Abattoirs maintain their own “in house” tracing systems so that a package of meat or a carcass can be traced back to the animal, or at least to the group of animals, from which it originated. Recording times of deboning or packaging allow trace-back to the slaughter of the original consignment of animals provided that the time from slaughter to packaging was constant and known. Such “time-based” systems are common, but a carcass RFID tracking system is far better.

Each carcass is received with an assigned an unique identification number before bleeding-out and skinning, which should be recorded on a computer system; as the carcass is weighed and graded, this information is recorded against the carcass number. If meat is deboned and packaged (i.e. mixing of meat from various carcasses occurs), the numbers of the carcasses in the consignment that is deboned is recorded so that at least the batch numbers of the meat packages can be matched to a consignment of animals.

Ideally, the number assigned to the carcass is recorded in the abattoir’s system against the identification number of the live animal so that the abattoir traceability system is seamlessly linked to the “field” traceability system.

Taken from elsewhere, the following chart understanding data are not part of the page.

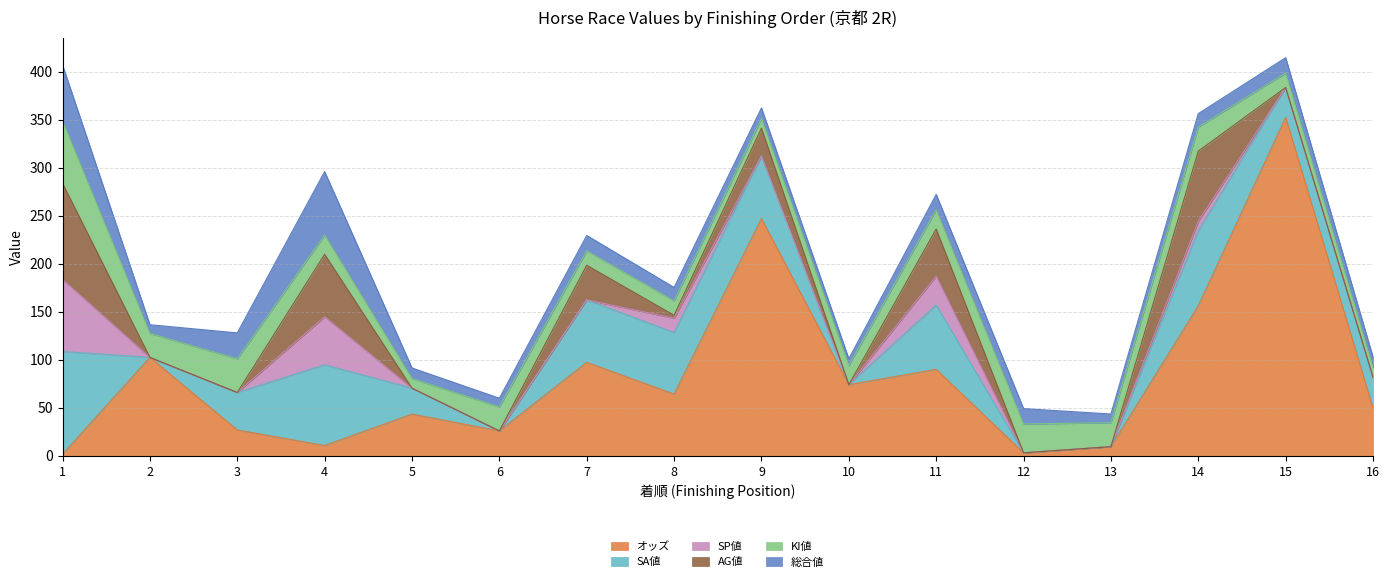

True or false: 総合値 and AG値 cross at least once.

True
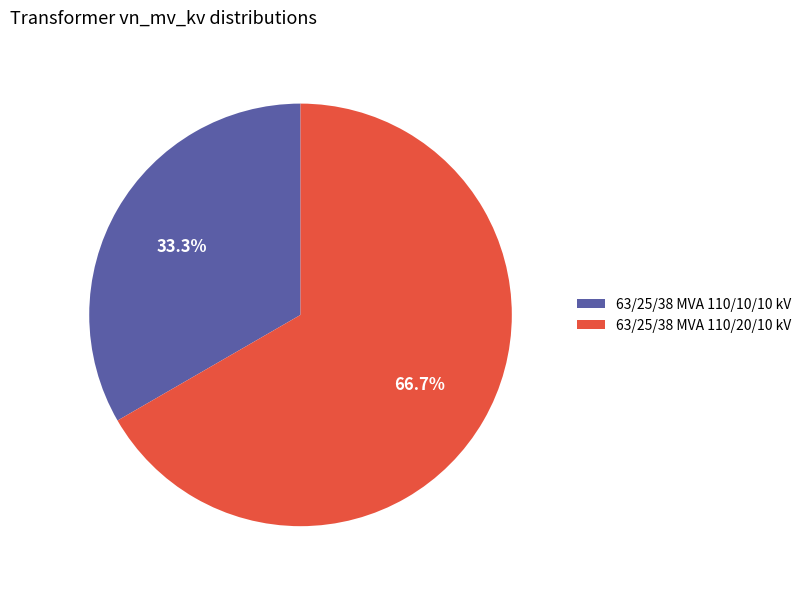

Approximately how many times larger is the value at 63/25/38 MVA 110/20/10 kV compared to 63/25/38 MVA 110/10/10 kV?

2.0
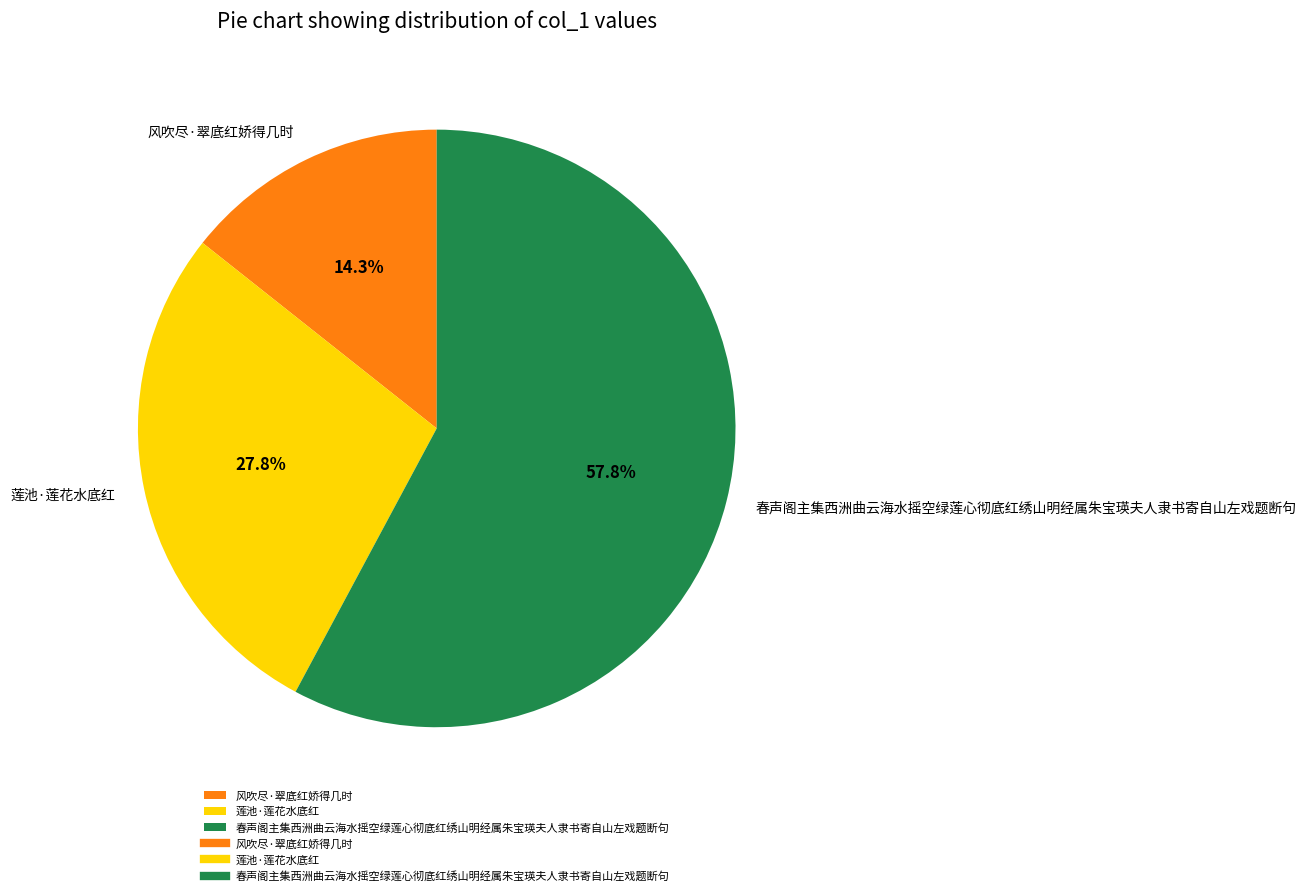

Between 莲池·莲花水底红 and 春声阁主集西洲曲云海水摇空绿莲心彻底红绣山明经属朱宝瑛夫人隶书寄自山左戏题断句, which is larger?

春声阁主集西洲曲云海水摇空绿莲心彻底红绣山明经属朱宝瑛夫人隶书寄自山左戏题断句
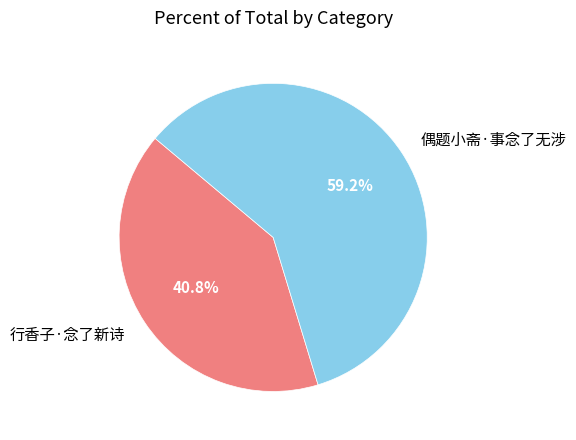

Which slice is the smallest?

行香子·念了新诗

In theory, a farmer should be able to query the traceability system to ascertain the slaughter weights and grades attained by each animal he/she consigned for slaughter.


Producers are embracing the benefits traceability using RFID

Recent events, especially the outbreak of bovine spongiform encephalophy (BSE, commonly known as mad cow disease) in Europe and the U.S., and the recently introduced country of origin labeling requirements issued by many governments, have focused attention on traceability capabilities in the global meat sector.

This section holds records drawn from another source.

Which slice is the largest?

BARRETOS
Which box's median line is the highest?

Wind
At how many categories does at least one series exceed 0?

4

The 2002 U.S. Farm Bill, the development of a European Food Authority and the "Beef Labeling Regulations" now being enforced in Australia and Japan are just some of the factors motivating ranchers and meat producers to adopt traceability implementation.

Bad publicity relative to tainted meat within the fast-food restaurant industry is motivating some of these organizations to implement strict tracking requirements and accountability from their meat suppliers. In the beef industry as in many others, private company requirements can have a greater effect than a governmental requirement.

Some of the benefits achievable through meat traceability systems include:

  • Prevention of theft and loss of livestock by clearly identifying animal ownership. Ranchers have a substantial amount of capital tied up in their beef herd and can be motivated to identify animals with marks that distinguish their cattle or other livestock from those belonging to others. This is especially true in regions where rancher’s co-op for cattle feed land.
  • Ranchers implementing traceability systems for live animals can establish prevention methods to stop the spread of animal diseases, and to track and identify healthy and unhealthy animals. While this certainly benefits the rancher’s organization from an internal perspective, this capability is becoming a requirement from many beef importing countries’ governments.
  • Up to date medical information on each animal such as vaccinations, feeding regimens and other vital information unique to that animal may increase its value. Ranchers who can prove through traceability that their herd possesses such value are more likely to be able to negotiate higher prices. In some cases, these ranchers will become the only suppliers to major global fast-food organizations as their requirements become stricter relative to meat traceability and accountability.


Livestock trading agents, auctioneers and transporters have an important role to play as links in the production chain, even though their contact with the animal may be short-lived. They have to:

  • put in place a bookkeeping system with detailed records of all animals passing through their hands (identification numbers and dates of transactions at the very least);
  • regularly notify (on a weekly or monthly basis) the central authority of all animal movements both into and out of their enterprises;
  • maintain animal welfare standards in terms of the facilities they use, animal management, vehicle standards and acceptable driving practices.